L’indagine di Amnesty International ha preso in esame 13 tra i principali produttori di veicoli elettrici, valutando le loro politiche in materia di diritti umani e assegnando un punteggio basato su trasparenza, identificazione dei rischi e procedure di reporting. Mercedes si è posizionata in cima alla classifica con 51 punti su 90, mentre BYD, il colosso cinese, ha ottenuto un deludente punteggio di 11, evidenziando una preoccupante mancanza di trasparenza.
Hyundai e Mitsubishi, con punteggi rispettivamente di 21 e 13, hanno dimostrato di non avere informazioni sufficienti sull’implementazione delle politiche di due diligence in materia di diritti umani.
Il rapporto di Amnesty International non si limita a denunciare le mancanze, ma offre anche un’analisi dettagliata delle risposte fornite dai produttori. Hyundai, ad esempio, ha riconosciuto la valutazione di Amnesty e ha ribadito il suo impegno per una catena di approvvigionamento sostenibile ed etica che tuteli i diritti umani, la protezione ambientale e la sicurezza. BYD e Mitsubishi, invece, hanno scelto di non commentare i risultati del rapporto, sia ad Amnesty International che ad Autocar, una rivista automobilistica che ha condotto un’indagine indipendente.
Uno dei punti critici evidenziati dal rapporto è l’estrazione del cobalto, un materiale fondamentale per le batterie dei veicoli elettrici. La Repubblica Democratica del Congo (RDC) produce circa il 70% del cobalto mondiale, ma le condizioni di lavoro nelle miniere sono spesso disumane, con un impatto devastante sulla salute dei lavoratori e sull’ambiente.
L’organizzazione Rights and Accountability in Development (RAID) ha denunciato casi di contaminazione dell’acqua, problemi di salute riproduttiva per donne e ragazze, e difficoltà per pescatori e agricoltori a causa dell’inquinamento.

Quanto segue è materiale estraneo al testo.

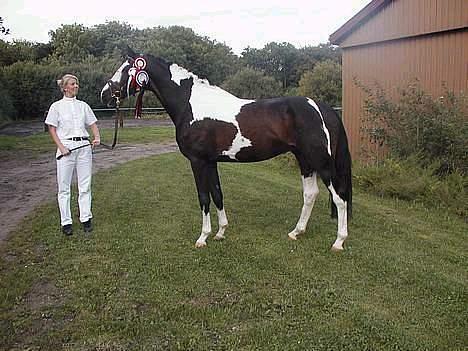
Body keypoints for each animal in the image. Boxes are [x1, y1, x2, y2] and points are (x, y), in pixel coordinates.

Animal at [101, 50, 352, 253]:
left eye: (125, 69)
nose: (105, 94)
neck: (190, 104)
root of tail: (322, 108)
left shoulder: (197, 161)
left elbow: (203, 197)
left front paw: (203, 237)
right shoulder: (211, 161)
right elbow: (217, 194)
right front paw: (221, 232)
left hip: (321, 162)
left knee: (339, 197)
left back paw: (339, 241)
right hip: (305, 161)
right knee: (310, 194)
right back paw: (296, 232)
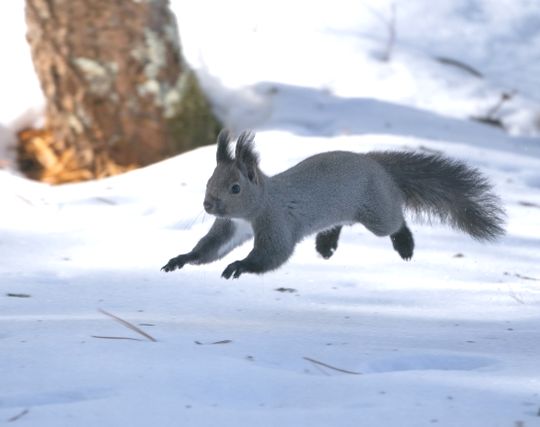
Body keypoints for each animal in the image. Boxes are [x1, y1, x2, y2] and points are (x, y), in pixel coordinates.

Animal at [161, 130, 506, 280]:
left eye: (235, 187)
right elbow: (210, 249)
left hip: (377, 211)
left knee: (395, 222)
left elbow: (273, 254)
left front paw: (239, 266)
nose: (208, 205)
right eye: (209, 180)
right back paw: (326, 245)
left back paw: (405, 244)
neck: (256, 206)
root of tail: (378, 167)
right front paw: (181, 258)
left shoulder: (276, 221)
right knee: (339, 223)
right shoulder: (231, 227)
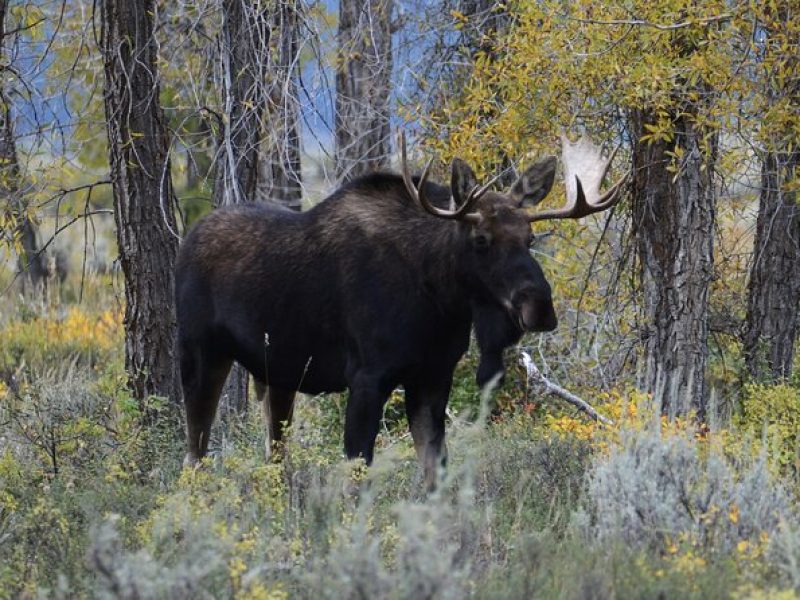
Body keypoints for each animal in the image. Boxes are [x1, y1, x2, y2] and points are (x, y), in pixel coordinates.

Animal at [175, 135, 624, 488]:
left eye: (530, 238)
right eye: (480, 239)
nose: (540, 306)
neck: (440, 302)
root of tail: (188, 238)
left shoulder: (433, 376)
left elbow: (435, 471)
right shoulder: (367, 377)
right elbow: (357, 475)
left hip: (280, 374)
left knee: (274, 452)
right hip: (200, 354)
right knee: (194, 453)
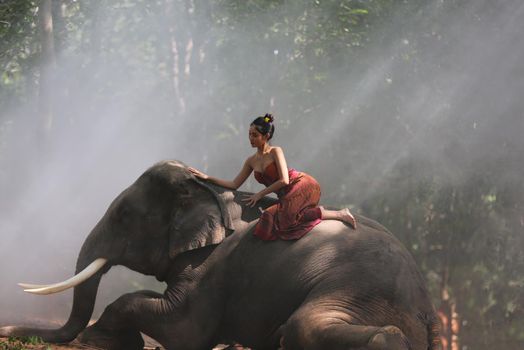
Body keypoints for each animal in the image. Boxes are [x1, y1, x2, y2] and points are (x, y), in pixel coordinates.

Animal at [0, 161, 442, 350]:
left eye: (124, 215)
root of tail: (428, 310)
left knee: (305, 325)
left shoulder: (209, 269)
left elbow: (184, 330)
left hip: (358, 291)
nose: (8, 331)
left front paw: (98, 340)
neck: (207, 191)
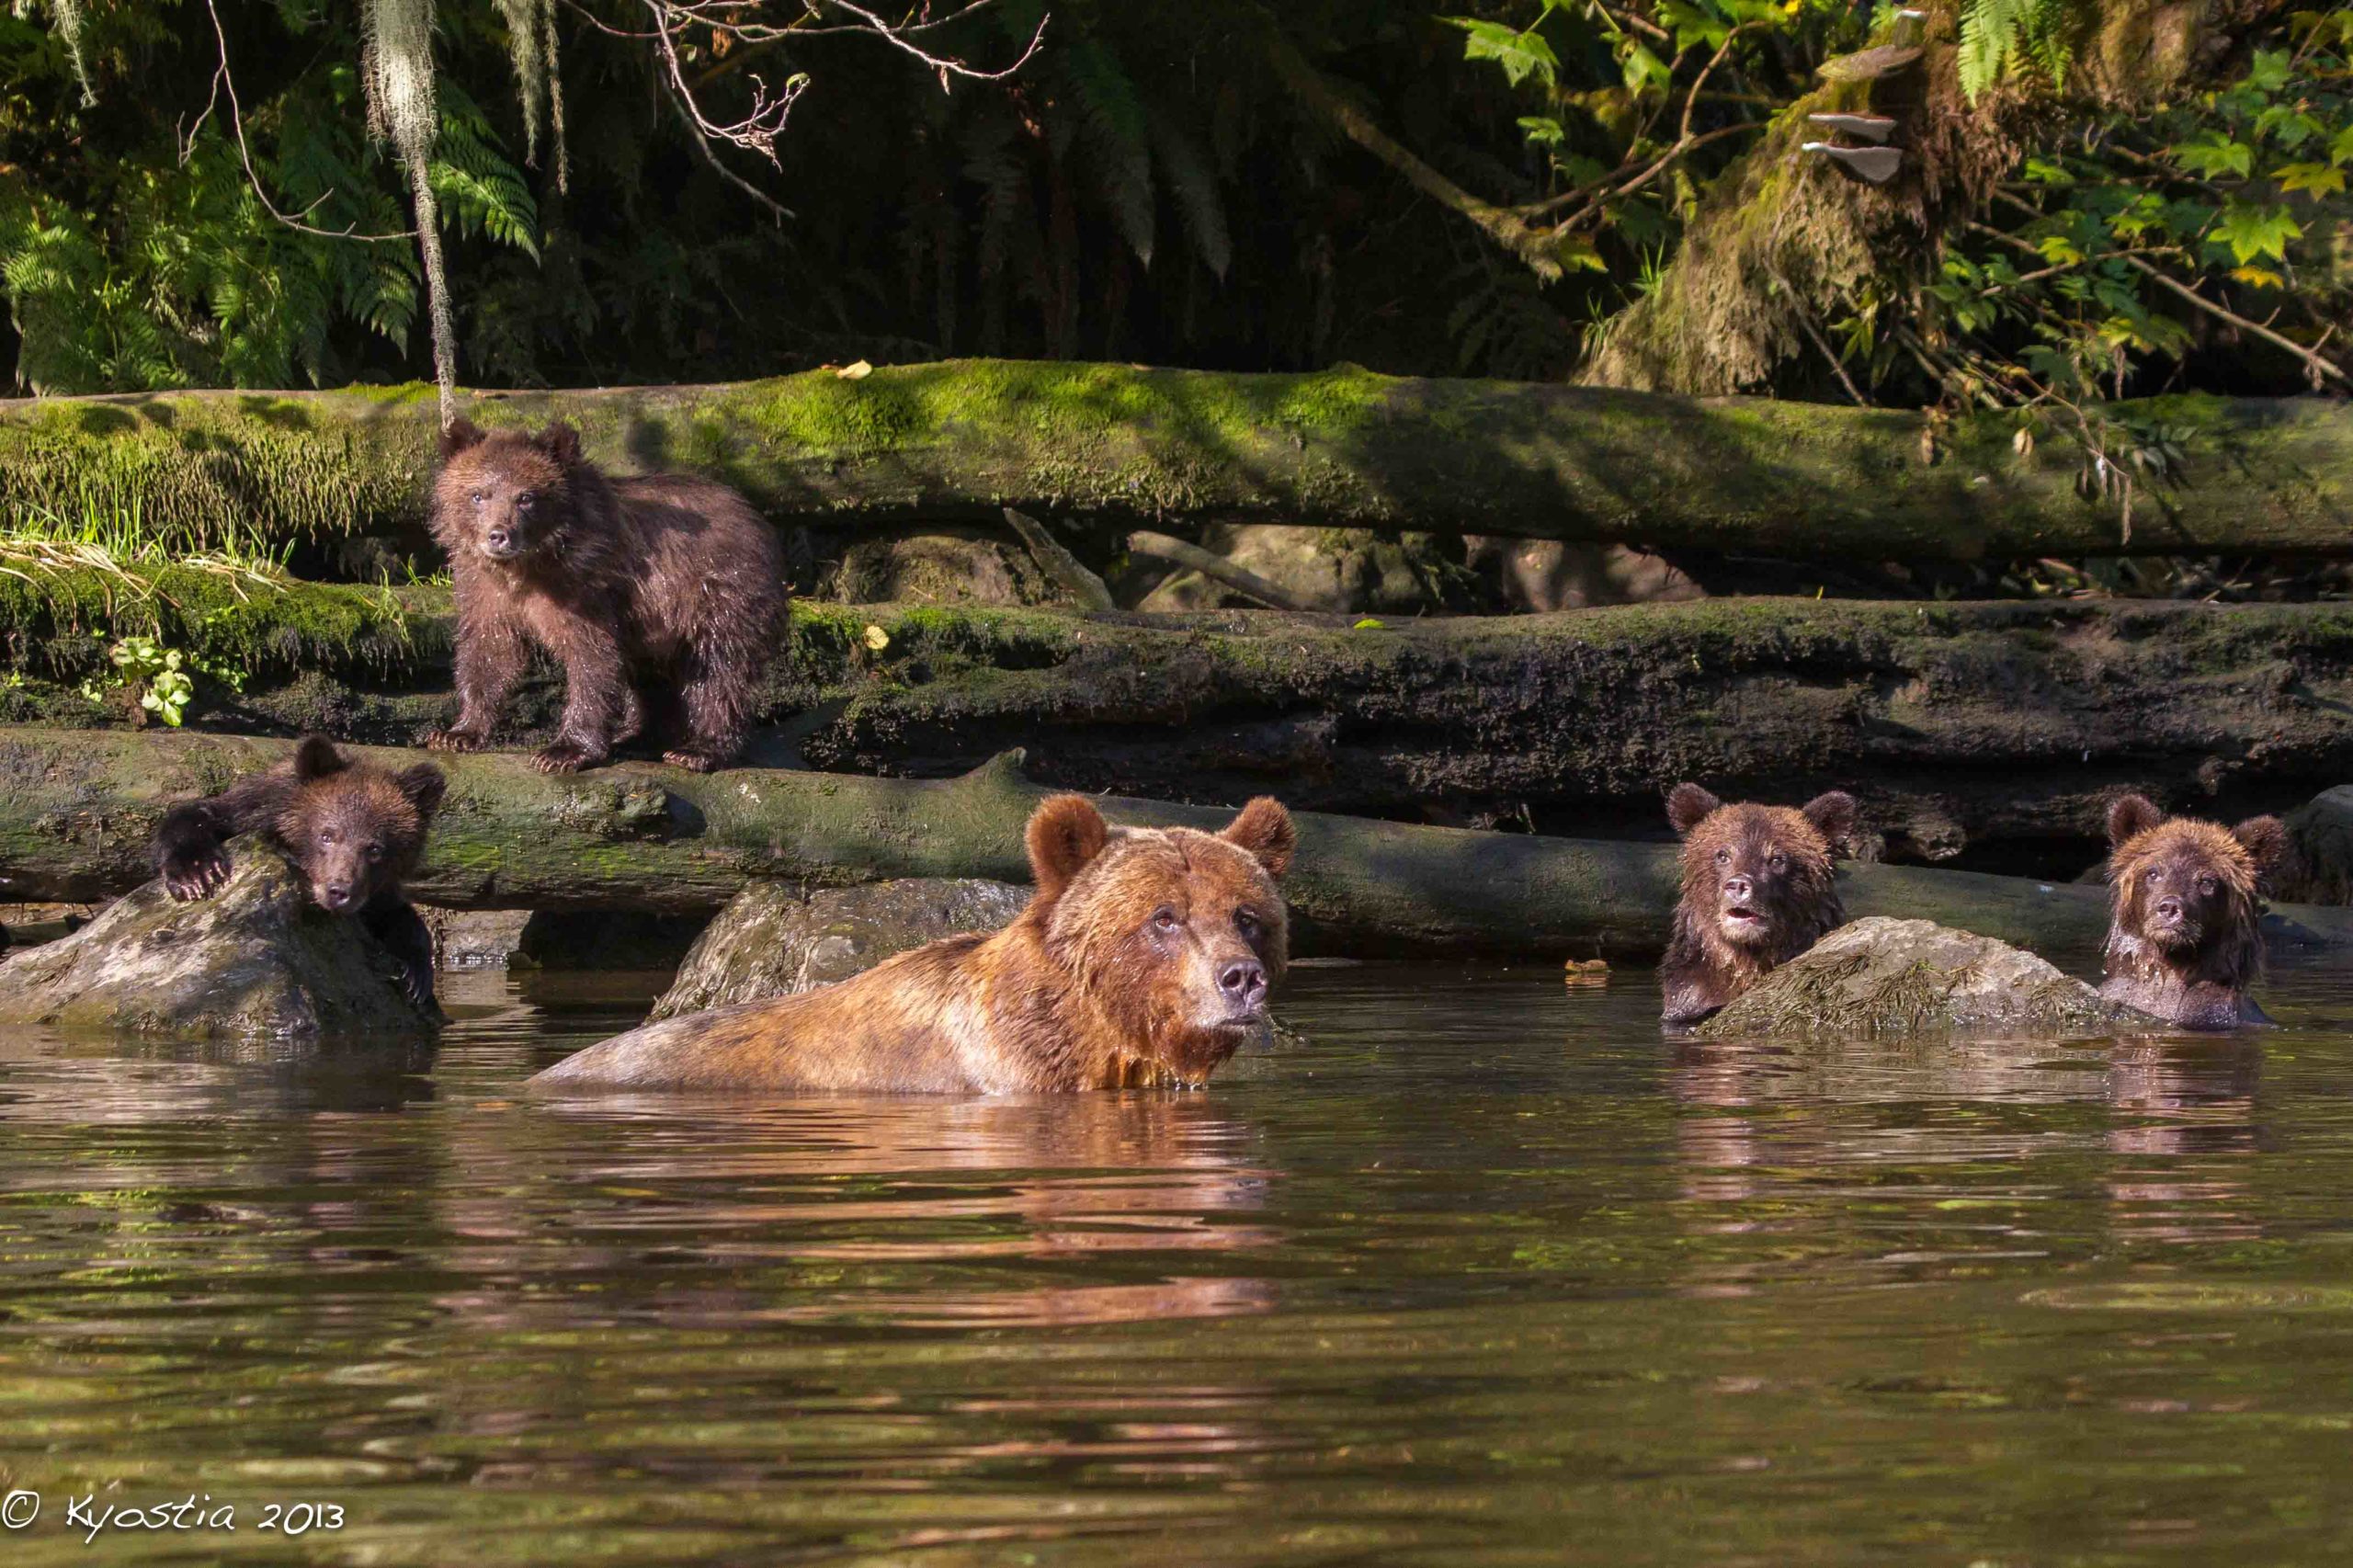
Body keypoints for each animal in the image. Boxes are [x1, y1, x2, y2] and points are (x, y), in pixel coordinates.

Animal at [152, 734, 449, 1003]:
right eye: (327, 835)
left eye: (375, 849)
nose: (339, 891)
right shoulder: (244, 811)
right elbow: (198, 816)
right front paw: (197, 874)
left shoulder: (377, 896)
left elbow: (397, 915)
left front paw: (415, 974)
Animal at [427, 418, 786, 772]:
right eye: (478, 495)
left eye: (526, 497)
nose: (498, 535)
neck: (527, 567)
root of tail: (756, 517)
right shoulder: (485, 589)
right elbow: (488, 652)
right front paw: (457, 732)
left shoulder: (584, 587)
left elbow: (591, 658)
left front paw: (563, 751)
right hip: (655, 622)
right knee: (649, 676)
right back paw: (636, 737)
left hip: (717, 592)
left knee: (718, 667)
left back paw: (698, 749)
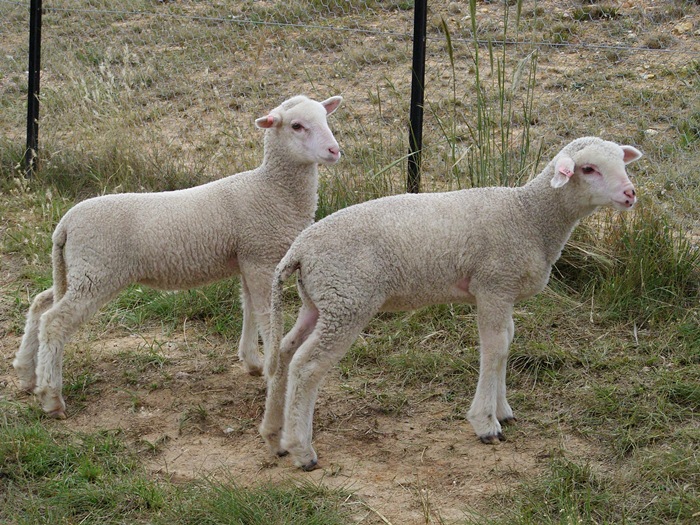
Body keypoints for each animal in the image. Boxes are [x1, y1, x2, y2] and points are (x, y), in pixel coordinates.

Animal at [13, 94, 343, 419]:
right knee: (55, 322)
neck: (271, 188)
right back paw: (51, 398)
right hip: (97, 272)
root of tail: (65, 224)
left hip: (78, 271)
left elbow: (248, 307)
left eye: (325, 118)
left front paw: (252, 361)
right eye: (297, 126)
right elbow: (265, 316)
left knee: (40, 304)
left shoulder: (247, 259)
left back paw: (27, 374)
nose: (334, 150)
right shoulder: (261, 257)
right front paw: (271, 371)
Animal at [259, 137, 642, 470]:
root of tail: (299, 250)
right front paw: (485, 422)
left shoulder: (503, 293)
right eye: (589, 169)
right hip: (347, 301)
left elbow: (507, 342)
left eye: (622, 163)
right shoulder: (494, 284)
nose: (630, 193)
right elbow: (495, 347)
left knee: (286, 351)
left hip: (320, 301)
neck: (529, 215)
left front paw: (502, 409)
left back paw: (274, 434)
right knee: (306, 366)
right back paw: (302, 449)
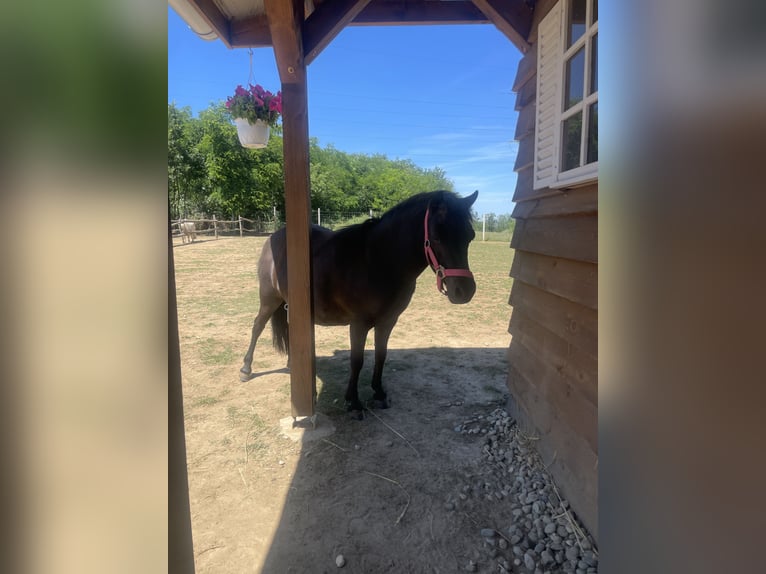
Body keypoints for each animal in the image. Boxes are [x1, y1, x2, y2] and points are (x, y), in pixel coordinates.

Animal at [239, 190, 478, 414]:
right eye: (437, 237)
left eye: (470, 236)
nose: (464, 291)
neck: (377, 261)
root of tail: (276, 236)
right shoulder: (359, 323)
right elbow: (357, 361)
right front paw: (353, 402)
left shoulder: (388, 321)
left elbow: (381, 355)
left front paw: (379, 393)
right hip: (269, 299)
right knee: (257, 326)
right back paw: (246, 369)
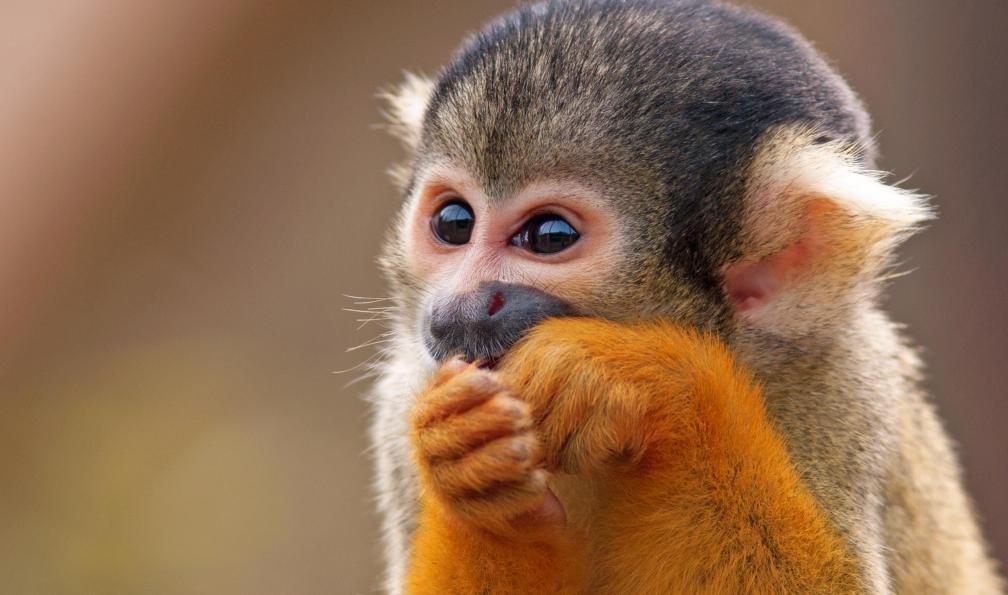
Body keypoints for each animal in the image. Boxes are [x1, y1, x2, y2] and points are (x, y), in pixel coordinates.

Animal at [368, 0, 1005, 593]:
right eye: (454, 222)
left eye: (549, 236)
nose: (463, 306)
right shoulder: (405, 399)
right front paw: (476, 478)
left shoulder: (844, 384)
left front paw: (649, 379)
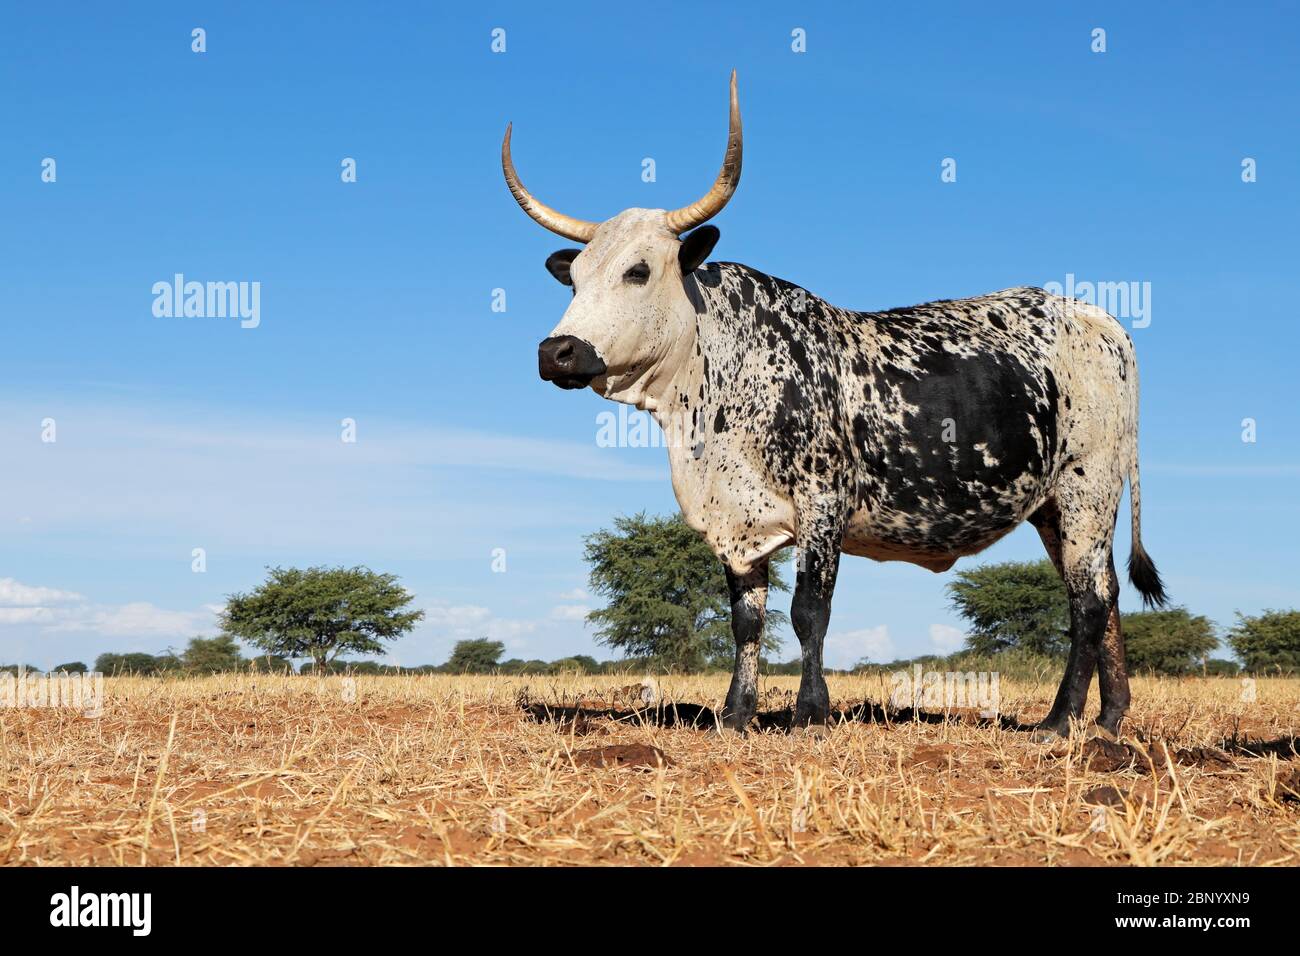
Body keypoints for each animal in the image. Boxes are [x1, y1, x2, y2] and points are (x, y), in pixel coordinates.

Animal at [499, 70, 1170, 738]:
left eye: (638, 271)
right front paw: (736, 716)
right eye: (576, 277)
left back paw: (1059, 721)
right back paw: (1110, 717)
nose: (556, 352)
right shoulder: (736, 521)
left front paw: (810, 714)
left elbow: (808, 612)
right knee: (1107, 595)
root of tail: (1097, 317)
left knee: (1088, 602)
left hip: (1086, 491)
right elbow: (747, 620)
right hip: (1056, 510)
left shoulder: (823, 504)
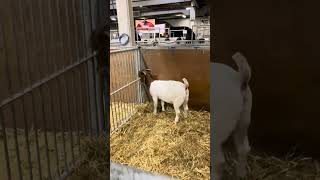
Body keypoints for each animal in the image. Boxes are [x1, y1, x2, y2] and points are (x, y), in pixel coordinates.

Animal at [211, 51, 254, 179]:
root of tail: (239, 78)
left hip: (219, 124)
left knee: (219, 161)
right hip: (244, 119)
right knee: (244, 148)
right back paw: (241, 174)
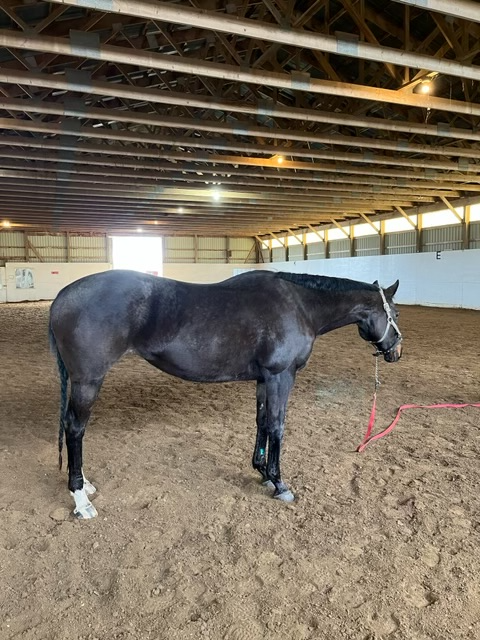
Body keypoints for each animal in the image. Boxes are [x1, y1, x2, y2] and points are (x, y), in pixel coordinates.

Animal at [49, 269, 402, 519]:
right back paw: (81, 499)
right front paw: (279, 483)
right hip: (88, 381)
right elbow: (277, 426)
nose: (396, 352)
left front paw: (261, 471)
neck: (299, 306)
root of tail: (62, 297)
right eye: (395, 314)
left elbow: (261, 422)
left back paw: (86, 484)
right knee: (75, 429)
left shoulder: (264, 379)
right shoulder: (281, 376)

Anneke Van Woudenberg, direttrice di RAID, ha sottolineato come il cobalto destinato alle batterie dei veicoli elettrici sia spesso estratto sfruttando la manodopera a basso costo e migliaia di lavoratori congolesi.
Le compagnie minerarie contestano queste accuse, sostenendo che i loro processi sono “puliti”, “sostenibili” e “privi di violazioni dei diritti umani”. Tuttavia, l’evidenza raccolta da Amnesty International e RAID suggerisce che c’è ancora molto da fare per garantire una catena di approvvigionamento etica e trasparente per i materiali delle batterie dei veicoli elettrici.
Nonostante le critiche, alcune aziende stanno compiendo passi avanti per migliorare la tracciabilità e la sostenibilità delle loro catene di approvvigionamento. Volvo, ad esempio, sta utilizzando la tecnologia blockchain per tracciare l’origine di tutto il cobalto che entra nella sua catena di approvvigionamento, in collaborazione con i fornitori CATL e LG Chem.
L’obiettivo è quello di introdurre un “passaporto per le batterie” per tutti i suoi veicoli elettrici e ibridi plug-in entro il 2027, in linea con i requisiti della normativa europea. Anche Mercedes ha avviato un programma di audit della sua catena di approvvigionamento in collaborazione con RCS Global, un’organizzazione leader nel campo della verifica ambientale, sociale e di governance.
BMW, invece, partecipa attivamente alla Responsible Cobalt Initiative, un’iniziativa volta a identificare ed eliminare i rischi sociali e ambientali nella catena di approvvigionamento del cobalto. Volkswagen, infine, richiede a tutti i suoi fornitori di rispettare gli standard dell’Iniziativa per un’Estrazione Mineraria Responsabile.
La crescente domanda di veicoli elettrici richiede un’azione collettiva da parte di produttori, governi e organizzazioni per garantire una transizione energetica giusta e sostenibile. La trasparenza nella catena di approvvigionamento è fondamentale per assicurare il rispetto dei diritti umani e la protezione dell’ambiente.
L’introduzione del “passaporto per le batterie” da parte dell’Unione Europea a partire dal 2027 rappresenta un passo importante in questa direzione, incentivando i produttori a migliorare la tracciabilità dei materiali e a garantire la sostenibilità delle loro catene di approvvigionamento.
Solo attraverso un impegno congiunto sarà possibile costruire un futuro in cui la mobilità elettrica sia veramente sostenibile, sia dal punto di vista ambientale che sociale.